Sull’arguta traduzione del testo scespiriano approntata da Luca Fontana, il regista Walter Le Moli costruisce uno spettacolo snello e coinvolgente, che esalta lo spirito giocoso degli attori (in buona parte membri della compagnia stabile del teatro Due). Il ruolo di Puck sembra ritagliato sul fisico nervoso e sul piglio irriverente di Luca Nucera; Paola De Crescenzo è tanto regale quanto fascinosa nella duplice veste di Titania-Ippolita; il Nick Bottom di Nanni Tormen governa con una comicità candida, quasi materna, la scalcinata troupe di attori-artigiani chiamata ad inscenare la storia di Piramo e Tisbe.

La parte musicale dello spettacolo è affidata a Noris Borgogelli, che guida con buon mestiere l’Orchestra Filarmonica Toscanini, le soliste Elena Bakanova e Aurora Faggioli, e il coro giovanile Ars Canto.
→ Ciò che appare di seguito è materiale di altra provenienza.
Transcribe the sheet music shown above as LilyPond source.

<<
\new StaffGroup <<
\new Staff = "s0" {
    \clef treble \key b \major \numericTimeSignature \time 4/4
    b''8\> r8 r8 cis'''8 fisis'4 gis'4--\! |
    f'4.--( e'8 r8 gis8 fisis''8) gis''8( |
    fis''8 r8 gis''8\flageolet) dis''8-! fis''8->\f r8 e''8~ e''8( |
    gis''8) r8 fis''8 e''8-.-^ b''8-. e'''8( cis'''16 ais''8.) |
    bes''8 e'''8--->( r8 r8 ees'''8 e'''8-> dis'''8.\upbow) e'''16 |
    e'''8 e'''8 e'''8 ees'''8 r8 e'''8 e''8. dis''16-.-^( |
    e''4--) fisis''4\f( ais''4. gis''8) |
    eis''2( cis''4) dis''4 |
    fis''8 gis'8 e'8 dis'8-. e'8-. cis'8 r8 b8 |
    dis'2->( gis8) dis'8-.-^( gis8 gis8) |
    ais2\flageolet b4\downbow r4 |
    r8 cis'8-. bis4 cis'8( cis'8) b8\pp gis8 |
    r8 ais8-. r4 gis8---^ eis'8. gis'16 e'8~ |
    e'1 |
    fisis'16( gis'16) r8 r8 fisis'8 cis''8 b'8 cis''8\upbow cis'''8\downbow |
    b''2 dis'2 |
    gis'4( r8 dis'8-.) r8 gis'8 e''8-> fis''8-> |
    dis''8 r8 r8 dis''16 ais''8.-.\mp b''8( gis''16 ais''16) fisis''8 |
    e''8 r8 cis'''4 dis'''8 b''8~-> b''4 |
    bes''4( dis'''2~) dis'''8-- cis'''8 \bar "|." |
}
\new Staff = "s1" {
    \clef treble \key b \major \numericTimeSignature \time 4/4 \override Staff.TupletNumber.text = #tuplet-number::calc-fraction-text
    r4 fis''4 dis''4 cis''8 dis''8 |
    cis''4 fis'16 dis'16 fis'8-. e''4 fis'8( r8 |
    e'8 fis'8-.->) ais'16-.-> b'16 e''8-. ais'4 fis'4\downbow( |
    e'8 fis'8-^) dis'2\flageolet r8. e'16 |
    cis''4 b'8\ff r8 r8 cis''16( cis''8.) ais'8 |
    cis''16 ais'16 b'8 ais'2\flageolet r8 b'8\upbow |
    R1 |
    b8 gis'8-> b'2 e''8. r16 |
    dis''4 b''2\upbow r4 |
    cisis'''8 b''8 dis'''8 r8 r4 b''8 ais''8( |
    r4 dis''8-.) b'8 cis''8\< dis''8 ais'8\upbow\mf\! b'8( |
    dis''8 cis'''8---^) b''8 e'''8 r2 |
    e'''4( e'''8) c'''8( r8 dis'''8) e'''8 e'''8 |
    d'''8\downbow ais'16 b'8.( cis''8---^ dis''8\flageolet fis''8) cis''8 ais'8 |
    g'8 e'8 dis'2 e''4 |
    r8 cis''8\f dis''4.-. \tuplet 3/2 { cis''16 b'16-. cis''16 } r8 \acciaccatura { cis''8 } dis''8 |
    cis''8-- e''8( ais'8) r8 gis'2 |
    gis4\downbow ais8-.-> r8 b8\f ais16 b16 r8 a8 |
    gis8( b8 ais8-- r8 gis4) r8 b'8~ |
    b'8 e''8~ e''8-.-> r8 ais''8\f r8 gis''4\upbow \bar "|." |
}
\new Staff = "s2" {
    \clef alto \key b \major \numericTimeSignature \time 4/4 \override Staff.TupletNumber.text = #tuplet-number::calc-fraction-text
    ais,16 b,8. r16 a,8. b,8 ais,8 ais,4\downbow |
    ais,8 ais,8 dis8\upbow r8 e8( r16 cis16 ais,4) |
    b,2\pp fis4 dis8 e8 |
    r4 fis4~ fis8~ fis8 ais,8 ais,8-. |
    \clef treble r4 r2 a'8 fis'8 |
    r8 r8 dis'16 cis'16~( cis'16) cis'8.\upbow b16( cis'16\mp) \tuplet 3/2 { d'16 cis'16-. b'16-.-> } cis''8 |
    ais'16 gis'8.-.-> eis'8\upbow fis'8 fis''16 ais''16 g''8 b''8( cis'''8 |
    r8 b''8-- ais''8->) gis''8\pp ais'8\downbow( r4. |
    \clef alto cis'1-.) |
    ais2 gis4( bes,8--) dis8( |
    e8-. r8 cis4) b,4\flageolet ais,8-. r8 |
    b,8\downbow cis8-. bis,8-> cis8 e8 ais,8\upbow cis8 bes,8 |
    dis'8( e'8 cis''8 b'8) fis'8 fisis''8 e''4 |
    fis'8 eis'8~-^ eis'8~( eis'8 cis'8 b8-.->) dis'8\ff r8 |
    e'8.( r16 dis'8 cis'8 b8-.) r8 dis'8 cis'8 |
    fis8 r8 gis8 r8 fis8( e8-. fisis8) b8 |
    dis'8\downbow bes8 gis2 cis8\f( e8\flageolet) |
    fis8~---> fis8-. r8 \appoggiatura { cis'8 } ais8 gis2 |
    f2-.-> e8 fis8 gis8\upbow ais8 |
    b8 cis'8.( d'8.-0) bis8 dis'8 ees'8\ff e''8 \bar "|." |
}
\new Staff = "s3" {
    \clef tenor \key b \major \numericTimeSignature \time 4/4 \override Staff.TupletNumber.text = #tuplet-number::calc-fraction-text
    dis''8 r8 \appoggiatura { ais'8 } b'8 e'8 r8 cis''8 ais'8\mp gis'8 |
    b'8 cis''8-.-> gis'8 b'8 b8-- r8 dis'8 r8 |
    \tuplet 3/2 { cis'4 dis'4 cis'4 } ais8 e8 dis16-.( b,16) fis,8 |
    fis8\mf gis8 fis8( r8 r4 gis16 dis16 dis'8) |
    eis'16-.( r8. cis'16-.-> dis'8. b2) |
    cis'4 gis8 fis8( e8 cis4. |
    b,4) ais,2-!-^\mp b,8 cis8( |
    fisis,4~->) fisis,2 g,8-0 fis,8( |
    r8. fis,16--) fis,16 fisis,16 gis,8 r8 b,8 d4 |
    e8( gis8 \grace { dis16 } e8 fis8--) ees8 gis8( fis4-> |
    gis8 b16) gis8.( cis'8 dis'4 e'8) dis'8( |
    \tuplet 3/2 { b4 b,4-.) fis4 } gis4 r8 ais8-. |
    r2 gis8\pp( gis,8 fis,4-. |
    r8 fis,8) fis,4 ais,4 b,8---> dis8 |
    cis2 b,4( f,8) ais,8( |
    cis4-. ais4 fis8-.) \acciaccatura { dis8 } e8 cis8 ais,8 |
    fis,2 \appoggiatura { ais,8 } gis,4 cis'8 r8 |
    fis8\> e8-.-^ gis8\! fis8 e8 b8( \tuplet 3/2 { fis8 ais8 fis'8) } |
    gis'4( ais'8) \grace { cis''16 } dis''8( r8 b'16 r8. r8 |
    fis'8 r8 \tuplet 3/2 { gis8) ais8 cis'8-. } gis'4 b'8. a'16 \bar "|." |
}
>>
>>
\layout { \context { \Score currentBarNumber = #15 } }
Al di là di qualche legnosità in passaggi che richiederebbero leggerezza, e di tempi un po’ troppo languidi nel Lied con coro, il risultato complessivo soddisfacente, e soprattutto ben amalgamato con il dramma.

Le due ore di spettacolo scorrono lievi per gli spettatori che assiepano l’Arena: si dimentica il caldo, il mal di natiche provocato dalle austere gradinate in cemento, il rumore del traffico che di tanto in tanto, in lontananza, tenta invano di turbare il Sogno. Shakespeare e Mendelssohn: quale miglior modo per celebrare il solstizio d’estate?